L'héritage Mattei contesté : les héritiers s'opposent à la récupération politique du "Plan Afrique" de Meloni
Une mise en demeure officielle, déposée le 27 mars dernier à la présidence du Conseil italien, vient jeter une ombre sur l'un des piliers symboliques de la diplomatie énergétique du gouvernement Meloni. Pietro Mattei, l'un des héritiers du fondateur de l'ENI, Enrico Mattei, somme la Première ministre de cesser d'utiliser le nom de son oncle pour désigner son « Plan pour l'Afrique ». Cette démarche juridique, qualifiée de diffamation par l'héritage, accuse l'exécutif d'instrumentaliser une figure historique à des fins de propagande, en totale contradiction, selon la famille, avec l'éthique et la vision du défunt entrepreneur d'État.

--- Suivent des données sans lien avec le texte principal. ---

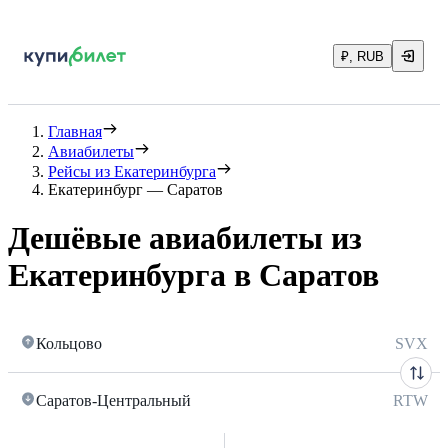
₽, RUB
Главная
Авиабилеты
Рейсы из Екатеринбурга
Екатеринбург — Саратов
Дешёвые авиабилеты из
Екатеринбурга в Саратов
Кольцово
SVX
Саратов-Центральный
RTW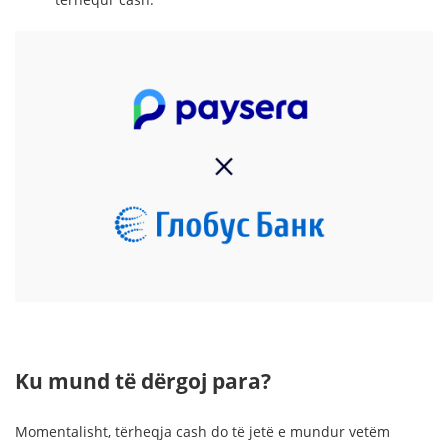
Ku mund të dërgoj para?
Momentalisht, tërheqja cash do të jetë e mundur vetëm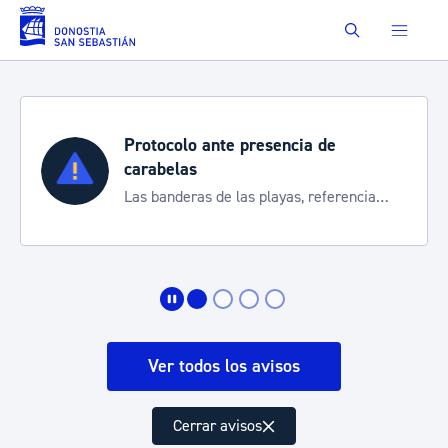
Saltar al contenido principal
Buscar
Protocolo ante presencia de
carabelas
Las banderas de las playas, referencia
para informarte de la situación
Ver todos los avisos
Cerrar avisos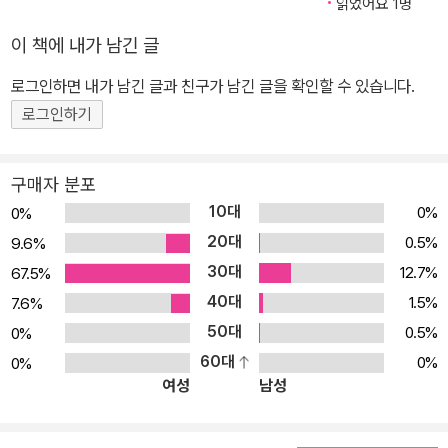
읽었어요 1명
이 책에 내가 남긴 글
로그인하면 내가 남긴 글과 친구가 남긴 글을 확인할 수 있습니다.
로그인하기
구매자 분포
10대
0%
0%
20대
0.5%
9.6%
30대
12.7%
67.5%
40대
1.5%
7.6%
50대
0.5%
0%
60대
0%
0%
여성
남성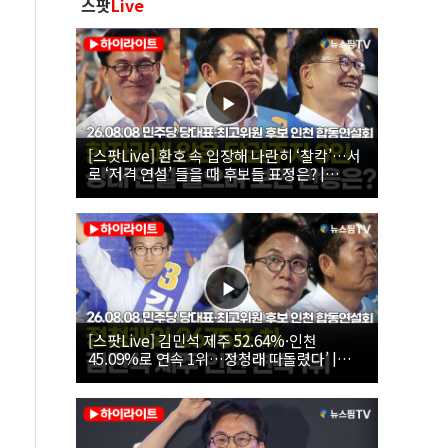
스팟
Live
[스팟Live] 환호 속 입장해 나란히 ‘찰칵’…서
로 ‘저격 연설’ 들을 때 후보들 표정은? |
26.08.08 더불어민주당 당대표·최고위원 후
보 인천 합동연설회
[스팟Live] 김민석 제주 52.64%·인천
45.09%로 연속 1위…정청래 따돌렸다’ |
26.08.08 더불어민주당 당대표·최고위원 후
보 인천 합동연설회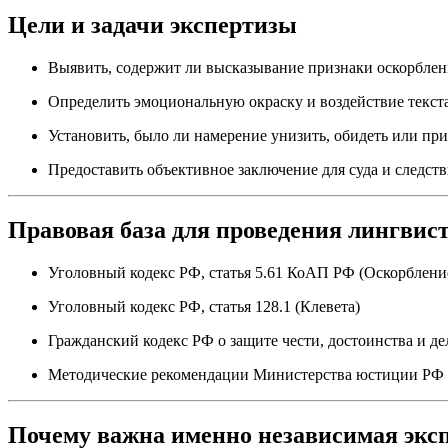
Цели и задачи экспертизы
Выявить, содержит ли высказывание признаки оскорблен
Определить эмоциональную окраску и воздействие текста
Установить, было ли намерение унизить, обидеть или пр
Предоставить объективное заключение для суда и следст
Правовая база для проведения лингвист
Уголовный кодекс РФ, статья 5.61 КоАП РФ (Оскорблени
Уголовный кодекс РФ, статья 128.1 (Клевета)
Гражданский кодекс РФ о защите чести, достоинства и д
Методические рекомендации Министерства юстиции РФ п
Почему важна именно независимая экс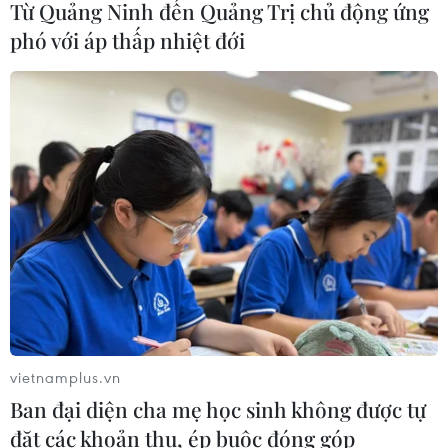
Từ Quảng Ninh đến Quảng Trị chủ động ứng
phó với áp thấp nhiệt đới
Cơ cấu, số lượng, chế độ với hiệu
trưởng, hiệu phó khi sắp xếp cơ sở
giáo dục
07/08/2026 05:40
Xem thêm
CƠ QUAN CHỦ QUẢN: THÔNG TẤN XÃ VIỆT NAM
vietnamplus.vn
Tổng Biên tập: TRẦN TIẾN DUẨN
Ban đại diện cha mẹ học sinh không được tự
Phó Tổng Biên tập: NGUYỄN THỊ TÁM, KHÚC THANH
đặt các khoản thu, ép buộc đóng góp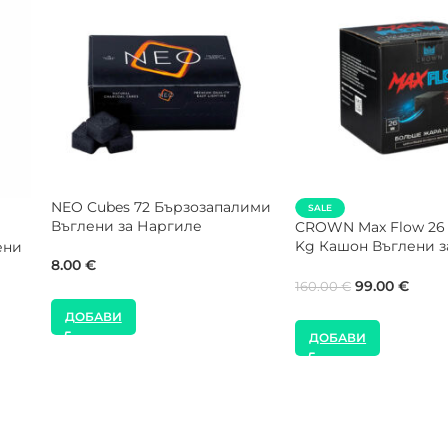
SALE
SALE
 Kg
CROWN 26 mm 20 K
NEW
е
Въглени за Наргиле
FUMELO 26 mm 5 Kg Въглени
за Наргиле
99.00
€
160.00
€
35.00
€
40.00
€
ДОБАВИ
ДОБАВИ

Le contexte italien révèle ici une fracture profonde entre la mémoire et la politique. Enrico Mattei, disparu dans un crash aérien non élucidé en 1962, reste une figure mythique, ayant bâti l'ENI en défiant le cartel des « Sept Sœurs » pétrolières. Sa stratégie, fondée sur des partenariats plus équitables avec les pays producteurs, notamment en Afrique du Nord, lui valut autant d'admiration que d'ennemis puissants. Aujourd'hui, ses héritiers estiment que le « Plan Mattei » de l'exécutif de droite, axé sur la sécurisation des approvisionnements et le contrôle des flux migratoires via des investissements énergétiques en Afrique, trahit cet esprit de coopération horizontale et dénature son héritage immatériel.
Du point de vue des capitales africaines, particulièrement dans l'espace francophone, cette querelle italienne résonne avec les débats persistants sur le néocolonialisme économique. La vision originale de Mattei, qui proposait aux pays producteurs une part majoritaire dans les bénéfices et le développement de leurs industries, contraste avec les modèles d'extraction plus classiques. Les observateurs à Bamako, Alger ou Dakar suivent donc ce différend comme un indicateur des véritables intentions européennes : s'agit-il de renouer avec un partenariat d'exception ou de simplement rhabiller une logique d'extraction sous un nom prestigieux ? Cette polémique ravive les méfiances historiques.
L'analyse européenne, quant à elle, souligne l'embarras stratégique que cette affaire provoque. Alors que l'Union cherche à diversifier ses sources d'énergie après la guerre en Ukraine, le modèle « Mattei » est souvent cité comme une inspiration pour une approche gagnant-gagnant avec le Sud. La contestation des héritiers prive le gouvernement italien d'un puissant levier de légitimité symbolique et expose les contradictions d'une politique qui, sous couvert de partenariat, reste perçue comme essentiellement sécuritaire et intéressée. La menace d'actions judiciaires civiles et pénales ajoute une dimension pratique à ce conflit mémoriel.
Pour l'avenir, cette crise onomastique oblige Rome à une clarification. Soit le gouvernement assume une rupture avec l'héritage philosophique de Mattei, au risque de froisser ses partenaires africains les plus exigeants, soit il revoit la substance de son plan pour s'en rapprocher, ce qui impliquerait des concessions économiques majeures. Dans les deux cas, l'épisode démontre que les symboles, dans la géopolitique des ressources, ne sont pas neutres. Ils portent une exigence éthique qui, lorsqu'elle est bafouée, peut se retourner contre ceux qui tentent de les instrumentaliser. La crédibilité du projet européen en Afrique se joue aussi dans cette fidélité à la parole donnée, fût-elle celle d'un fantôme.